Key Experimental Results¶

Main Results¶

Evaluation is conducted on three datasets representing different dense point cloud sources: mmBody (depth camera), MM-Fi (accumulated frames), and mRI (SMPL-X simulation). Two tasks: D2M (dense \(\to\) mmWave generation) and M2D (mmWave \(\to\) dense enhancement). Metrics are L2 Chamfer Distance (CD, cm) and Earth Mover's Distance (EMD, cm). Mean Rank (MR) is also used.

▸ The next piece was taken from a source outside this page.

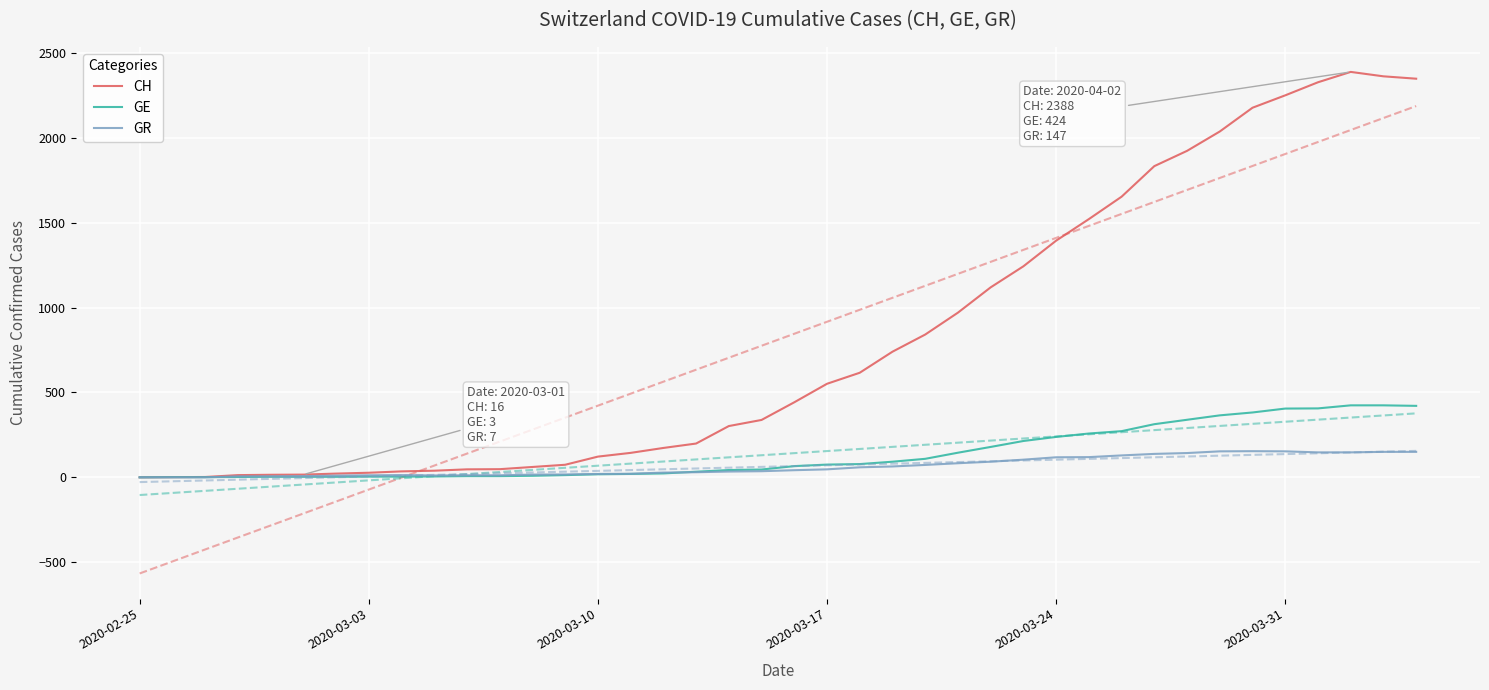

What is the highest value of the GE series?

424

Model	mmBody D2M CD	mmBody M2D CD	MM-Fi D2M CD	MM-Fi M2D CD	mRI D2M CD	mRI M2D CD	MR
mmPoint	1.45	1.09	3.27	0.81	3.14	0.89	3.22
RadarHD	3.95	1.59	4.57	1.55	4.27	1.24	5.44
RadarDiff	1.61	1.09	3.52	0.84	3.15	0.98	3.89
LiDiff	6.47	1.16	9.12	0.66	9.03	0.84	5.11
Tiger	1.32	1.02	2.90	0.77	2.35	0.81	2.11
mmWaveFlow	1.17	0.95	2.69	0.75	2.12	0.72	1.11

mmWaveFlow's MR=1.11 is significantly better than the runner-up Tiger (2.11), ranking as the top performer in almost all metrics.

Key Findings¶

Synergy between modules: Removing both latent alignment and OA-Flow leads to a larger performance drop than removing either individually, indicating they mutually enhance each other.
Path crossing exists: Empirical analysis confirms that potential path crossings occur across all three datasets and vary with \(t\), validating the hypothesis that high-dimensional paths do cross.
Scalability: The framework generalizes to scene-level tasks (ColoRadar), outperforming RadarDiff and RadarHD without architectural changes beyond VAE dimensions.

Highlights & Insights¶

Unified Perspective: Viewing enhancement as the inverse of generation is elegant. Using flow matching's bi-directional nature saves the engineering burden of training separate models for each direction.
Fixing Condition-free Flow Matching: The revelation that conditions are not purely "absorbed" in conditional sources and that path crossing causes integration failure is a transferable insight for any cross-modal flow matching task using non-Gaussian sources.
Latent Alignment for Unordered Data: The use of shared queries and token-level InfoNCE to create a shared semantic space from scratch is an effective solution for modalities without large-scale pre-trained encoders.

Limitations & Future Work¶

Reliance on Paired Data: Training requires paired dense-sparse point clouds, which, while easier to collect than some modalities, still limits application in purely unpaired scenarios.
Fixed Point/Token Count: Subsampling/padding to 512 points and fixing VAE tokens to 32 may limit the expression of high-density scene details.
Efficiency Trade-offs: The paper does not deeply analyze whether a single bi-directional model is slightly inferior to a specialized un-directional model in a specific direction.

vs. Diffusion (RadarDiff / RadarHD): These start from Gaussian noise and treat mmWave as a condition, often focusing on BEV projections for driving. mmWaveFlow uses reversible transport for fine-grained human geometry.
vs. Physical Simulation (mmGPE / RF-Diffusion): Simulation relies on high-fidelity meshes and complex scattering models. mmWaveFlow uses a data-driven approach to bypass physical modeling hurdles and sim-to-real gaps.

Rating¶

Novelty: ⭐⭐⭐⭐⭐
Experimental Thoroughness: ⭐⭐⭐⭐
Writing Quality: ⭐⭐⭐⭐
Value: ⭐⭐⭐⭐